TRIPS and IPR: The Heart of the Matter

Volume 14, Number 2 Article by T N Srinivasan September, 2002

TRIPS and IPR: The Heart of the Matter :

T N Srinivasan, currently Samuel C Park Jr Professor of Economics, Yale University and special advisor to the World Bank, raised the three issues which he feels are at the heart of the debate over TRIPS and IPR — Are patents necessary for innovation? What is the best way to provide life saving drugs to the poor at a price they can afford? What is the best way to minimise the cost of production of these drugs?

There is the fundamental assumption in the utilitarian view that most IPR regimes subscribe to, that by granting a patent you are going to encourage innovation.

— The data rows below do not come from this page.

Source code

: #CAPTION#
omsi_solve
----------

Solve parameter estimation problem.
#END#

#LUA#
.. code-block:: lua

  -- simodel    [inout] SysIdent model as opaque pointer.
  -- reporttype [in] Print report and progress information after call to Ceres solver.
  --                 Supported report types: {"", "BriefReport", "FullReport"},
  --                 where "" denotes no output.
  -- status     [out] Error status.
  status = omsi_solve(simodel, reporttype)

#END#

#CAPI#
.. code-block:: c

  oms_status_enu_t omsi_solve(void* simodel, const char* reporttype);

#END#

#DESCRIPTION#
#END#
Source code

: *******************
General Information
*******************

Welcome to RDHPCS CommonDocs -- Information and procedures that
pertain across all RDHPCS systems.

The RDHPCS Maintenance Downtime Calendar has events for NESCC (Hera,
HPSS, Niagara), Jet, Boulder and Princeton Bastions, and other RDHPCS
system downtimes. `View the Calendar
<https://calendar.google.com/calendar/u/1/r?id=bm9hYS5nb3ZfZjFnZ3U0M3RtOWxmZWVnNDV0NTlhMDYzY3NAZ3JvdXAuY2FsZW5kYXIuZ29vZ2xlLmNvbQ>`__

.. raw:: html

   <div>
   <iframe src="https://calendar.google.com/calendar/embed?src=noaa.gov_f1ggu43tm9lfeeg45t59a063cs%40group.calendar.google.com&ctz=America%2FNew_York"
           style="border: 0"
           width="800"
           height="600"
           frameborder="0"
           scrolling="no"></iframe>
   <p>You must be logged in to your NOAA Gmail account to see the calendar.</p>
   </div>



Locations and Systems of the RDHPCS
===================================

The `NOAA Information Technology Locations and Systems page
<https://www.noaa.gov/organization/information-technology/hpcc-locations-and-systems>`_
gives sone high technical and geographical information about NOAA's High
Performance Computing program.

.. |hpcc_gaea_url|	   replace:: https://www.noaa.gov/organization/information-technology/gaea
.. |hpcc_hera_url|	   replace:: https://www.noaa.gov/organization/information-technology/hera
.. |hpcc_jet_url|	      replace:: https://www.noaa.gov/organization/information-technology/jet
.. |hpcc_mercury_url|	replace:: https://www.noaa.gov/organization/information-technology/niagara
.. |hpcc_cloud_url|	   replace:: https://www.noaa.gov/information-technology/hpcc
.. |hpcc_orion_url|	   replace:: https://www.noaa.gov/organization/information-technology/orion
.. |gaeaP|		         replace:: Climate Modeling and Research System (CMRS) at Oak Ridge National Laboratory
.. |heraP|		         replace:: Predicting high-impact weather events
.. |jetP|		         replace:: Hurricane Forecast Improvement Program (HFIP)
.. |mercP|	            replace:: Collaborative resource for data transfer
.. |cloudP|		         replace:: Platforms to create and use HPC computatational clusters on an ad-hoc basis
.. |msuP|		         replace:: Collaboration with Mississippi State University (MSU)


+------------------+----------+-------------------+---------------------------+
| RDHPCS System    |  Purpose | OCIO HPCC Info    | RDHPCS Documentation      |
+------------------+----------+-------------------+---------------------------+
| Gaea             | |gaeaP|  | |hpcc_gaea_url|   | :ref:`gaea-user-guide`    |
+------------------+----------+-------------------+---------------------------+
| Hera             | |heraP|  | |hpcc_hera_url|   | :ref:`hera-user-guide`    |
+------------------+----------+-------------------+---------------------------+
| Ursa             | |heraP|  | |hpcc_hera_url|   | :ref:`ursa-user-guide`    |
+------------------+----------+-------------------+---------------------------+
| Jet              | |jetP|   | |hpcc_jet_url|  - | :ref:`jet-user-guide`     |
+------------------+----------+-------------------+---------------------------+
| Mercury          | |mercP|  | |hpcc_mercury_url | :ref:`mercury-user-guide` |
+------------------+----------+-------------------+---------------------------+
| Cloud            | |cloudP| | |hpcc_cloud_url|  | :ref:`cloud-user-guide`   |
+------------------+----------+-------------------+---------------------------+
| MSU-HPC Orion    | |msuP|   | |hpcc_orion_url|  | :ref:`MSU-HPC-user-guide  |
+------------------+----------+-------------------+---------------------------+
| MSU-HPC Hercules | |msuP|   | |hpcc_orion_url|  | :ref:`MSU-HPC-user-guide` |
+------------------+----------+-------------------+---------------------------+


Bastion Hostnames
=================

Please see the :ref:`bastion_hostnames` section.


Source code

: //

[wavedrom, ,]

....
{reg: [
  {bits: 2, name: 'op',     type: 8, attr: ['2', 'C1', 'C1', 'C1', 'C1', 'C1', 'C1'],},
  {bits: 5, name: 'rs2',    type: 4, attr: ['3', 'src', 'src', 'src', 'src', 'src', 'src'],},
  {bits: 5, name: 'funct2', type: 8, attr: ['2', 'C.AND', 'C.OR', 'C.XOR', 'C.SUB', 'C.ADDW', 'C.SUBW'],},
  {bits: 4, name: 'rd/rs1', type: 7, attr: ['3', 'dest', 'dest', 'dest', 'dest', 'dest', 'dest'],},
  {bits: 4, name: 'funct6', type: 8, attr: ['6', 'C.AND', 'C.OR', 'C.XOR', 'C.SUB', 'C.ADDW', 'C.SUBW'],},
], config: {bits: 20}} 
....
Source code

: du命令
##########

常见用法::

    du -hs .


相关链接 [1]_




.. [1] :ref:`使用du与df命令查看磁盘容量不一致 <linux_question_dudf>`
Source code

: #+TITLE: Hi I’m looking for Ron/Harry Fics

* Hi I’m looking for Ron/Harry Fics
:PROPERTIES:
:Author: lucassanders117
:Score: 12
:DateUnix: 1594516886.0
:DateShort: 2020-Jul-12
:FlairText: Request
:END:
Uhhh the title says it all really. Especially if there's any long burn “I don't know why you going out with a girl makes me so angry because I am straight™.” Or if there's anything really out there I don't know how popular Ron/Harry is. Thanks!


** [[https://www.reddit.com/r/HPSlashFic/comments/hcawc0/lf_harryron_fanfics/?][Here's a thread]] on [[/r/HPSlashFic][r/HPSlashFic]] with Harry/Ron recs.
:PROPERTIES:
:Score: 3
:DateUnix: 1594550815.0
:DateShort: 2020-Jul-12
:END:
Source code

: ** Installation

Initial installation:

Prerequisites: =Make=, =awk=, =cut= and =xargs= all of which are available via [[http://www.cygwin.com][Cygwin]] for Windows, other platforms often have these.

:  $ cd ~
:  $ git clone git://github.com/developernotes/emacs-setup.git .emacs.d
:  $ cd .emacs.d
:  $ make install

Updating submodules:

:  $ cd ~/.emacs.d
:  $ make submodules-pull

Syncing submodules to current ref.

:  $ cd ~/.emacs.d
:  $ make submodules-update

Quoting papers published in the RAND Journal of Economics, he finds little evidence of patent protection having increased innovative or R&D activity significantly. A patent could in fact be more a comparative bargaining chip than a means by which you appropriate the returns on investment in innovation.

Drug pricing becomes an issue only when markets are not functioning competitively. Whether the non-competitive nature of the drug market arises from the monopoly created by patents, raises the issues of parallel imports and exhaustion of property rights. The TRIPS agreement leaves it to each country to determine if they want to have a national or a global exhaustion set-up – and there are arguments for both sides.

Prior to the Uruguay round of multilateral trade negotiations, intellectual property was under the jurisdiction of the World Intellectual Property Organisation (WIPO). Why was TRIPS put in the negotiating agenda, Srinivasan asks, when there were other means or protecting IP? The whole issue centres on the dispute settlement mechanism. Under GATT, this was a political process that encouraged the defendant and plaintiff eventually to compromise. Under the WTO, the process is an adversarial legal process where poor countries are at a disadvantage because they cannot afford to hire expensive legal consultants. If the developing countries have the clout, Srinivasan contends, they should vote to take TRIPS out of WTO altogether and leave IPO under a strengthened WIPO.

Jousting with T N Srinivasan in the post-presentation discussion were Jayashree Watal, Consultant to the WTO Secretariat and others.